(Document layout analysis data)
== Segment start ==

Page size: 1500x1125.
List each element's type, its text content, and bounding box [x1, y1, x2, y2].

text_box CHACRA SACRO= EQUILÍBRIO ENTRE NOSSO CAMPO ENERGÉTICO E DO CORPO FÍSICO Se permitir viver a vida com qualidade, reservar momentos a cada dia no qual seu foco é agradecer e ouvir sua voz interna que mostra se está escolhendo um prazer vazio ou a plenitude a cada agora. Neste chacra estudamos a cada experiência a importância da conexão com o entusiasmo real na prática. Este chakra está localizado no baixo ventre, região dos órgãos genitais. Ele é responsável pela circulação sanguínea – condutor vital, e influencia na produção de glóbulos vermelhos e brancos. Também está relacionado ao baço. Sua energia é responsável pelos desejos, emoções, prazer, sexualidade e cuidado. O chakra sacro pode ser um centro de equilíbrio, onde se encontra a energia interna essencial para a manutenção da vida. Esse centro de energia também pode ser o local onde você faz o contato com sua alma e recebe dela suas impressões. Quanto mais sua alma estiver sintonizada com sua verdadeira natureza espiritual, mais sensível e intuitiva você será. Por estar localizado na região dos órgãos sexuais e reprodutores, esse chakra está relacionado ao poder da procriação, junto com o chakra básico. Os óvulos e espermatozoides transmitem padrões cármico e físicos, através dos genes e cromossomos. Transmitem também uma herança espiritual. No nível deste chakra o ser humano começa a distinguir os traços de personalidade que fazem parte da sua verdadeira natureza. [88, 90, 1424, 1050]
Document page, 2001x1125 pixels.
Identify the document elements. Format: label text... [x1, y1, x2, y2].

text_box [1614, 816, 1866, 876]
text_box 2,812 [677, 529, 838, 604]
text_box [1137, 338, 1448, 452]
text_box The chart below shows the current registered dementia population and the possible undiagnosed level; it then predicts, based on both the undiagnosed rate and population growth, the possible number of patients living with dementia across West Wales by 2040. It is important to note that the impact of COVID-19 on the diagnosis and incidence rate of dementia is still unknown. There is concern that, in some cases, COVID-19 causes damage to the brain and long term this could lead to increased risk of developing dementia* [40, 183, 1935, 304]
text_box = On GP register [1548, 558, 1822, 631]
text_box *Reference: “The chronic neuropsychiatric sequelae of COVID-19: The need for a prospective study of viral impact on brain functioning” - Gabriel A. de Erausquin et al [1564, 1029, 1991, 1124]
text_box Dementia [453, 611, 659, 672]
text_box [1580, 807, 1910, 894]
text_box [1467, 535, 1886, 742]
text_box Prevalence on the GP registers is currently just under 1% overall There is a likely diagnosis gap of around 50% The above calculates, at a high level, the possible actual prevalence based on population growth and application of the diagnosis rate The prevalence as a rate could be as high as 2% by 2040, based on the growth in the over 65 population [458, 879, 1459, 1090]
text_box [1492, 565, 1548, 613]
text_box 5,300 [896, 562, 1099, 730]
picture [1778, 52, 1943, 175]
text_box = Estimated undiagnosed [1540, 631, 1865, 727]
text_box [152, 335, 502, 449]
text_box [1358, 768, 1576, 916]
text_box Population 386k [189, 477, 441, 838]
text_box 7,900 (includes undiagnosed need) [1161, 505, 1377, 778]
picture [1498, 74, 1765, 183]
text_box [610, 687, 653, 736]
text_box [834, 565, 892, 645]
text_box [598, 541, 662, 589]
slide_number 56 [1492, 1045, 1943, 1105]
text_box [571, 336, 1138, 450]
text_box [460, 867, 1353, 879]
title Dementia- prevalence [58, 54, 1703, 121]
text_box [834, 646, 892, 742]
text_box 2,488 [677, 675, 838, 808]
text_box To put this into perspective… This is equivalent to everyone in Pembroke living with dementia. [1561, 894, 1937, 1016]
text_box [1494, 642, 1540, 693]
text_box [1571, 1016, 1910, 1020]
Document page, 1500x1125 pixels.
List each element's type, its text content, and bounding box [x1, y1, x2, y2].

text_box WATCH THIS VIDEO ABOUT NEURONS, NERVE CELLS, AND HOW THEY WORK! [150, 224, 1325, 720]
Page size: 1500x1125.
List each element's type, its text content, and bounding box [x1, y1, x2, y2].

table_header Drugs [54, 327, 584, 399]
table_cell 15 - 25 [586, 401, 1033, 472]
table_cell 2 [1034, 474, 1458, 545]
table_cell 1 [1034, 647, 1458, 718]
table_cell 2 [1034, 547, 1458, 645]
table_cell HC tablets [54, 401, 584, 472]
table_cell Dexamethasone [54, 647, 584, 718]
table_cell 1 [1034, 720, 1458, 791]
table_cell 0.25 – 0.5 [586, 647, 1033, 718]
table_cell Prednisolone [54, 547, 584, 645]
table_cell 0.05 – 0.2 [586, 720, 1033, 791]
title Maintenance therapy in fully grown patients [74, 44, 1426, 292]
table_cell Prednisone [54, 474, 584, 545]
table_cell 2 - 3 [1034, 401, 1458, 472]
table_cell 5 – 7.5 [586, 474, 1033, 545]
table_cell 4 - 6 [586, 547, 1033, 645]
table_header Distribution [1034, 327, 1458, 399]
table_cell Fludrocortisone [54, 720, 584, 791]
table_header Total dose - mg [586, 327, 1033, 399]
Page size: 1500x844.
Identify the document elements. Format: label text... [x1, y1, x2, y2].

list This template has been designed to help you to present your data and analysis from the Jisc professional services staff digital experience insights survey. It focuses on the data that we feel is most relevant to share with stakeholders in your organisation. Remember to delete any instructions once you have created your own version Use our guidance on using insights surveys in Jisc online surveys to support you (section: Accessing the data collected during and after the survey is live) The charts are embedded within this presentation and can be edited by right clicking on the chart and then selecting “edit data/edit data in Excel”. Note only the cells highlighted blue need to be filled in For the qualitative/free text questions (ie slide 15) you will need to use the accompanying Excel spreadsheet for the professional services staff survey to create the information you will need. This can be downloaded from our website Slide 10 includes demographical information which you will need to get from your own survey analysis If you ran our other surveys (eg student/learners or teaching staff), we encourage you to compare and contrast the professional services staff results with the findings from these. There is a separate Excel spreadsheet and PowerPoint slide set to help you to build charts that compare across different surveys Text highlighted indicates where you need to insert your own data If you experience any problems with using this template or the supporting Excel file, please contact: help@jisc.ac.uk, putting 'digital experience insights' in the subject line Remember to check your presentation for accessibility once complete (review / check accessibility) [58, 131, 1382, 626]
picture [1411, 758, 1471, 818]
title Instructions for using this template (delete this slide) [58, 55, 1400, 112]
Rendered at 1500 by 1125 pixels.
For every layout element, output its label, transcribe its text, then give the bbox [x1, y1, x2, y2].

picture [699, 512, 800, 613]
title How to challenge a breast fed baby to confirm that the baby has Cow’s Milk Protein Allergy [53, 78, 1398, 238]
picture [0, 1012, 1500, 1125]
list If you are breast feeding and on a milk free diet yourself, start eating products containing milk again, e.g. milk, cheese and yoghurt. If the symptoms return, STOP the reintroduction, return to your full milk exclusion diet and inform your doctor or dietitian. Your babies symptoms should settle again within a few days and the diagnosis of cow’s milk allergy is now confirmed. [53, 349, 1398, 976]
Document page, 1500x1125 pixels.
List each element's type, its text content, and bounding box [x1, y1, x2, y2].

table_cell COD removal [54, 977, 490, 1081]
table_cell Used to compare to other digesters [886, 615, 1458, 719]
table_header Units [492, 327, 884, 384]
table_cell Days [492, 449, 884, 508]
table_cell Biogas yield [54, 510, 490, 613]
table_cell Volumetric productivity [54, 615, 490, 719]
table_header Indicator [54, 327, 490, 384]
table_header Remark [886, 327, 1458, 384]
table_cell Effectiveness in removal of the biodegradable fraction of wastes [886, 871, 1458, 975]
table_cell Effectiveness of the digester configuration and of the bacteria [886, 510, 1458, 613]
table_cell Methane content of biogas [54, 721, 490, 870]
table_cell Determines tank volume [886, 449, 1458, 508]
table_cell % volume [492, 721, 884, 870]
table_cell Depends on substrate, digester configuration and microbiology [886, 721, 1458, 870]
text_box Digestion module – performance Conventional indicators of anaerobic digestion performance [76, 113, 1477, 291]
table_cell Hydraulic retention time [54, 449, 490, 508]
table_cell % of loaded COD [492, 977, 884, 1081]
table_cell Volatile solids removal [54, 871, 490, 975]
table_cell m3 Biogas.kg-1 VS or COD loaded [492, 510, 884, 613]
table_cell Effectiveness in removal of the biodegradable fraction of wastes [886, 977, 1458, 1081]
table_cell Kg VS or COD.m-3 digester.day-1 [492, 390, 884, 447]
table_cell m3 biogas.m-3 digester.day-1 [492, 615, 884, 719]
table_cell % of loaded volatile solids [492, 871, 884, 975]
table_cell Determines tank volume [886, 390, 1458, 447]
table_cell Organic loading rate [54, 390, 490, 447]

== Segment end ==

**Task goal:** Once you have found every line above holding the word "Determines", copy those lines.

**Solution to the problem:**
table_cell Determines tank volume [886, 449, 1458, 508]
table_cell Determines tank volume [886, 390, 1458, 447]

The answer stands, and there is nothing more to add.